> [PAGE EXTRACT]
- - - -
Exhibit 10.2
WAIVER AND THIRD AMENDMENT
TO
TERM LOAN CREDIT
AGREEMENT
This Waiver and Third Amendment,
dated as of February 9, 2007 (this “ Waiver and
Amendment ”), is executed and delivered by D 56, INC., a
Minnesota corporation (“ D 56 ”), LENOX RETAIL,
INC., a Minnesota corporation (“ Lenox Retail
”), LENOX, INCORPORATED, a New Jersey corporation (“
Lenox ” and, together with D 56 and Lenox Retail,
“ Borrowers ” and each individually, a “
Borrower ”), the Term Loan Lenders party hereto and
UBS AG, Stamford Branch, as administrative agent (in such capacity,
the “ Administrative Agent ”).
RECITALS
WHEREAS , Borrowers, the financial institutions party
thereto as lenders (the “ Term Loan Lenders ”)
and the Administrative Agent are parties to that certain Term Loan
Credit Agreement, dated as of September 1, 2005, as amended by that
certain First Amendment thereto, dated as of January 23, 2006, and
by that certain Second Amendment thereto, dated as of April 27,
2006 (as such agreement may be further amended, modified or
supplemented from time to time, the “ Credit Agreement
”);
WHEREAS , Borrowers have informed Administrative Agent
and Term Loan Lenders that the following Events of Default (the
“ Specified Events of Default ”) have occurred
and are continuing: (i) failure to achieve the maximum Leverage
Ratio pursuant to Section 6.08(a) of the Credit Agreement for the
Test Period ended December 31, 2006 and (ii) failure to achieve the
minimum Interest Coverage Ratio pursuant to Section 6.08(b) of the
Credit Agreement for the Test Period ended December 31,
2006;
WHEREAS , Administrative Agent and Term Loan Lenders are
willing to consent to a waiver of the Specified Events of Default
as and to the extent set forth in this Waiver and Amendment and
subject to the terms and conditions set forth herein;
WHEREAS , this document shall constitute a Loan Document
and these Recitals shall be construed as part of this Waiver and
Amendment;
NOW THEREFORE
, in consideration of the premises
and the mutual covenants hereinafter contained, and for good and
valuable consideration, the receipt and sufficiency of which are
hereby acknowledged, the parties hereto hereby agree as
follows:
1.
Definitions . Except to the extent otherwise specified
herein, capitalized terms used in this Waiver and Amendment shall
have the same meanings ascribed to them in the Credit
Agreement.
2.
Limited Waiver . Administrative Agent and Term Loan Lenders
hereby waive the Specified Events of Default solely for the time
period ending on April 30, 2007 (the “ Waiver Termination
Date ”). On the earlier of the Waiver Termination Date or
the occurrence of any other Event of Default under the Credit
Agreement, the foregoing waiver shall automatically terminate and
the Specified Events of Default shall then be existing and
continuing Events of
Default under the Credit Agreement
entitling the Administrative Agent and Term Loan Lenders to
exercise all rights and remedies with respect thereto as though
such waiver had never been in effect.
3.1. Section
5.01(h) of the Credit Agreement is amended by deleting the words
“Not later than the first day of each fiscal year” and
inserting in place thereof, the following words at the beginning of
such section: “With respect to the fiscal year 2007, not
later than March 15, 2007, and with respect to each fiscal year
thereafter, not later than 60 days after the first day of each such
fiscal year”.
- - - -
> [TASK DETAILS] Name each company that the loan amendment defines as a Borrower, along with the state where it is incorporated. The listing has no connection to the loan amendment.

Items listed in a dataset:
- - - -
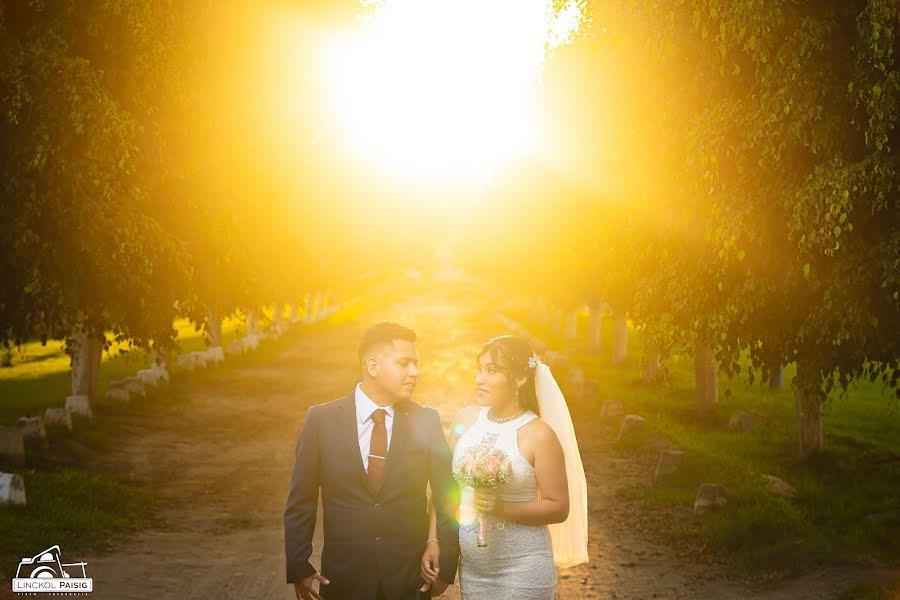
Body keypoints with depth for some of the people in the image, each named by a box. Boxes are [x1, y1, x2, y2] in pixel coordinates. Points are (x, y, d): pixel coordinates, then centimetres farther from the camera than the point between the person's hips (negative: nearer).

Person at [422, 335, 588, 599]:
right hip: (471, 565, 4)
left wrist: (502, 508, -22)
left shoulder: (539, 434, -13)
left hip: (522, 569, -4)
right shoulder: (466, 419, 0)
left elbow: (559, 508, -11)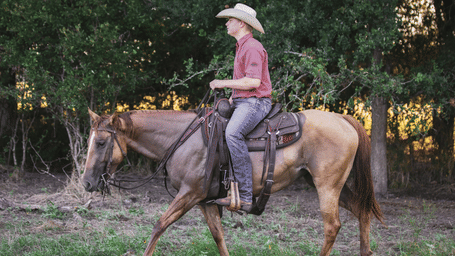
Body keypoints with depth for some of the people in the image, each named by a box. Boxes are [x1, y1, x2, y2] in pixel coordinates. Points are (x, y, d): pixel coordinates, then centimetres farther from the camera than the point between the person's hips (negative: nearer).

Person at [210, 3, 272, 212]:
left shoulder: (252, 48, -10)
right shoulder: (241, 48, 23)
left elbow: (253, 81, -21)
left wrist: (225, 83, -14)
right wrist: (231, 99, 18)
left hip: (255, 102, -11)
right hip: (241, 103, 11)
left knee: (232, 133, -34)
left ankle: (245, 196, -38)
- - - -
> [EXERCISE SOLUTION]
D 56, Inc. (Minnesota)
Lenox Retail, Inc. (Minnesota)
Lenox, Incorporated (New Jersey)